There will be no presentations during the two-day general assembly of the Association of National Olympic Committees of Africa, which opens on Friday. But candidates will be on site to stump for votes in the hallways, lobbies, bars and restaurants.
Also attending will be IOC President Jacques Rogge, making the latest stop on his farewell tour before he steps down in September after 12 years in office.
African votes could be key in deciding the elections, starting with the 2020 host city decision on Sept. 7.
"I think the three bids are very close to each other," Rogge said in a conference call on Wednesday. "There is very little separation between the three bids. ... It's going to be a tight race."
The competition took a potentially nasty turn this week when Spanish IOC member Marisol Casado claimed Istanbul's presentations failed to show images of women wearing headscarves in predominantly Muslim Turkey.
"There was one question that was never addressed, and that is the number of women who wear the veil," Casado said at a news conference in Madrid on Wednesday.
Turkey, a country on both the Asian and European continents, is governed by secular laws. It would be the first mainly Muslim country to host the Olympics if Istanbul wins in its fifth attempt.

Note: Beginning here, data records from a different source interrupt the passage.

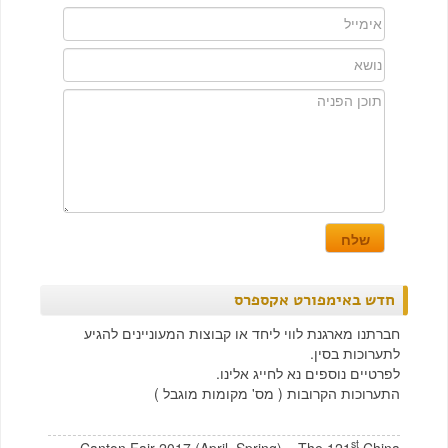
חדש באימפורט אקספרס
חברתנו מארגנת לווי ליחד או קבוצות המעוניינים להגיע
לתערוכות בסין.
לפרטיים נוספים נא לחייג אלינו.
התערוכות הקרובות ( מס' מקומות מוגבל )
st
Canton Fair 2017 (April, Spring) – The 121
China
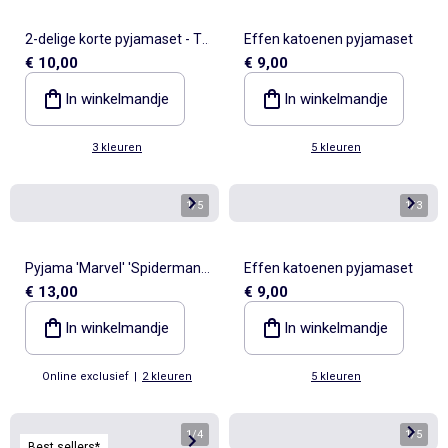
2-delige korte pyjamaset - T-
Effen katoenen pyjamaset
€ 10,00
€ 9,00
shirt + short
In winkelmandje
In winkelmandje
3 kleuren
5 kleuren
1
/
5
1
/
3
Pyjama 'Marvel' 'Spiderman'
Effen katoenen pyjamaset
€ 13,00
€ 9,00
2-delig
In winkelmandje
In winkelmandje
Online exclusief
|
2 kleuren
5 kleuren
1
/
4
1
/
5
Best sellers*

"Anyone who visits Istanbul will be aware that around 30 percent of women there tend to wear veils," Casado said. "People who live in Arab nations are looking for something that will be more representative of their culture."
Her comments appeared to go against IOC bid rules, which prohibit candidates from criticizing their rivals or comparing cities. IOC spokesman Mark Adams said on Thursday it would be up to the IOC ethics commission to decide whether to look into the issue.

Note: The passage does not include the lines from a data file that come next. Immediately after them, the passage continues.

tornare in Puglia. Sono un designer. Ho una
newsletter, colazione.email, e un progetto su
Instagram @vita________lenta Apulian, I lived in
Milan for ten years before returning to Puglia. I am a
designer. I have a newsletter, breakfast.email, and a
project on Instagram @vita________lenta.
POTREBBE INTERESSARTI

Casado's remarks were reminiscent of statements made by Tokyo Governor Naoki Inose in April, when he said Istanbul was underdeveloped and less equipped to host the games than the Japanese capital.
Inose was also quoted as saying "the only thing (Muslim countries) share in common is Allah and they are fighting with each other, and they have classes."

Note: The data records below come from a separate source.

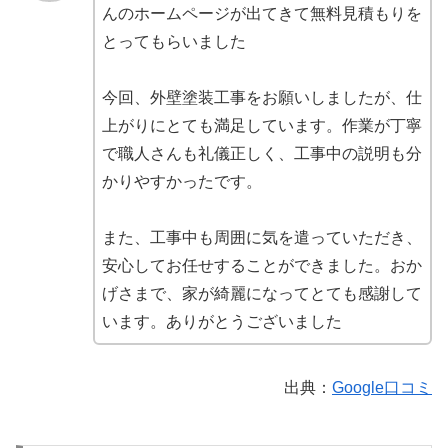
んのホームページが出てきて無料見積もりを
とってもらいました
今回、外壁塗装工事をお願いしましたが、仕
上がりにとても満足しています。作業が丁寧
で職人さんも礼儀正しく、工事中の説明も分
かりやすかったです。
また、工事中も周囲に気を遣っていただき、
安心してお任せすることができました。おか
げさまで、家が綺麗になってとても感謝して
います。ありがとうございました
出典：
Google口コミ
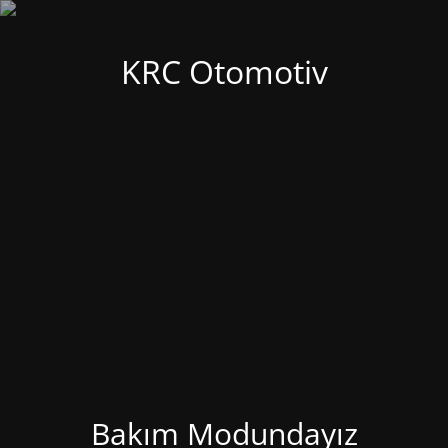
KRC Otomotiv
Bakım Modundayız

The governor later apologized.
The 2020 bid delegations began arriving in Abidjan on Thursday for the meeting of more than 50 national Olympic committees from Africa.
Istanbul said it received the backing of Ivory Coast soccer stars Didier Drogba and Emmanuel Eboue, who play for Turkish club Galatasaray.
"Istanbul would be an ideal host for the 2020 Olympics," Drogba said in a statement issued by the bid committee. "It just has that magic that athletes love."
Istanbul, whose bid has been hit by anti-government demonstrations in Turkey and a slew of doping scandals among Turkish athletes, played up its pitch to take the Olympics to a new part of the world.
"Istanbul is in a region that has never hosted the games, just like Africa," bid leader Hasan Arat said. "We understand the challenges of African sport and we understand the huge ambition of other nations that have not hosted the games."
Tokyo also cited Japan's ties to Africa, noting that Japan announced a new program last week to send sports coaches and equipment to developing countries.
Bid leader Tsunekazu Takeda added Japan has sent more than 10,000 judo uniforms to Africa in recent years.
Madrid, bidding for a third straight time, has sought to portray a low-cost approach amid Spain's economic crisis. The Spanish team said only two people would go to Africa -- bid leader Alejandro Blanco and international relations chief Theresa Zabell.
Also looking for support are the presidential candidates: IOC Vice Presidents Thomas Bach of Germany and Ng Ser Miang of Singapore, executive board members Sergei Bubka of Ukraine and C.K. Wu of Taiwan, and former board members Richard Carrion of Puerto Rico and Denis Oswald of Switzerland.
All but one of the IOC's eight presidents since 1894 have come from Europe, but Rogge said he doesn't think that will matter in the Sept. 10 election.
"I don't think this factor will play in the election of my successor," he said. "My colleagues will go for the man they think is most able to lead the IOC. They will not link it to a nationality or to a continent."
At stake on Sept. 8 will be a single opening on the 2020 sports program -- with wrestling competing against squash and a combined baseball-softball bid.
Wrestling was surprisingly removed from the program in February, but later made the short list for possible inclusion. Wrestling federation FILA will be represented in Abidjan by Alioune Sarr, chairman of Senegal's wrestling council.